Should We Settle for Sustainability?

by F.R. Duplantier

What's wrong with growth? We all want our children to grow, don't we? Why shouldn't we want our communities to grow as well?

The notion of sustainable development was "conceived at the 1987 UN Conference on Environment and Development, and entered the world at the 1992 Conference, in the form of [a document entitled] Agenda 21," recalls Henry Lamb of the Environmental Conservation Organization. "Since then," he reports, "it has infested nearly 150 nations, including the United States. The symptoms are unmistakable," says Lamb. "Telltale terms begin appearing in local newspapers and local newscasts: urban sprawl, open space, brownfields, bike paths, public transportation, visioning process, consensus, and 'Something-or- Other 2000.' Then there are reports about the results of the visioning process. Finally," he concludes, "there is a plan. Suddenly, your town is a 'Sustainable Community.'"

In a recent installment of his internet commentary at eco-logic on-line (, Lamb confides that "the 'plan' for your sustainable community will be named 'Yourtown 2020' or something similar, it will embrace several political jurisdictions, involve a 'commission' or 'council' with some measure of authority to 'oversee' the implementation of the plan, and it will contain several components that are remarkably similar to [those of] all the other 'sustainable communities' around the country. Virtually all of the components," he contends, "come from recommendations contained in Agenda 21."

According to Lamb, "Many sustainable community plans go much further than defining where a person cannot live; they often define the size of the home, the type of materials that may be used to construct the home, and even the type of landscaping that may be used. These restrictions are imposed, ostensibly, to protect the environment. The individual's right to live wherever he chooses is rarely given any value at all," Lamb laments; "it is often disregarded in the belief that the so-called 'public good' outweighs the individual's rights."

Lamb charges that the acquisition of land by government "interferes with a free market in real estate, and thereby forces development to occur only where the government thinks that it should occur." He adds that land acquired by government "stops producing tax revenue, and thereby increases the tax burden on the remaining private property owners. What's even worse, the only way a government can get the money to acquire land is to force taxpayers to pay for it."

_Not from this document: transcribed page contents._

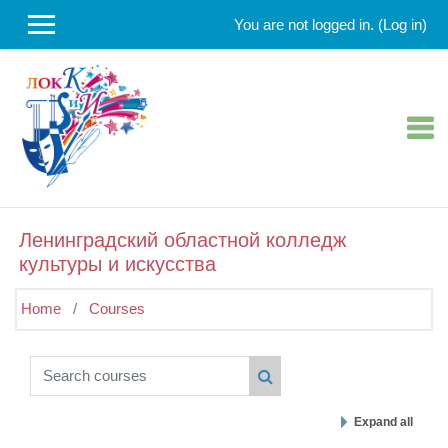
Skip to main content
You are not logged in. (
Log in
)
Ленинградский областной колледж
культуры и искусства
Home
Courses
Search courses
Search courses
Expand all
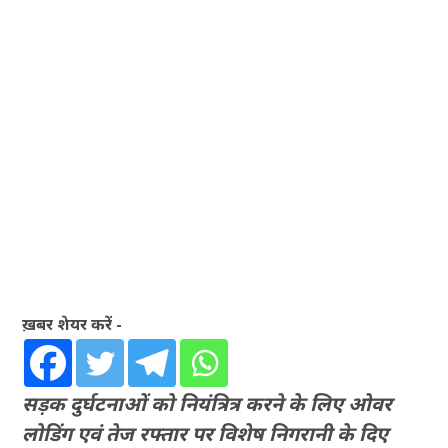
ख़बर शेयर करें -
सड़क दुर्घटनाओं को नियंत्रित्र करने के लिए ओवर
लोडिंग एवं तेज रफ्तार पर विशेष निगरानी के दिए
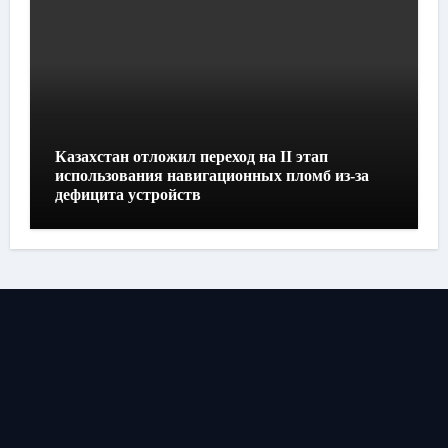
Казахстан отложил переход на II этап
использования навигационных пломб из-за
дефицита устройств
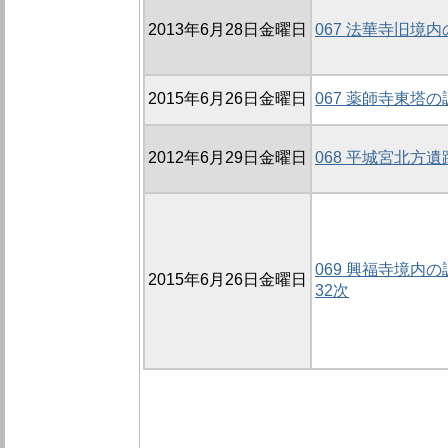
2013年6月28日金曜日
067 法華寺旧境内
2015年6月26日金曜日
067 薬師寺東塔の
2012年6月29日金曜日
068 平城宮北方遺
069 興福寺境内の調
2015年6月26日金曜日
32次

Lamb emphasizes that land acquisition doesn't necessarily mean "an outright purchase by the government from a willing seller." It could mean the government using "its power of eminent domain to force a private owner to sell. Increasingly," he reports, "governments are resorting to the purchase of development rights, and conservation easements, and third-party arrangements with land conservancy organizations. The result is still an interference with a free real estate market, a reduction in tax revenue, and government- managed development."

Although reputed to be "for the benefit of future generations," land acquisition by government is "actually a pox on future generations," says Lamb. "The current generation of land managers is assuring that future generations are unable to use the land as they wish or deem necessary."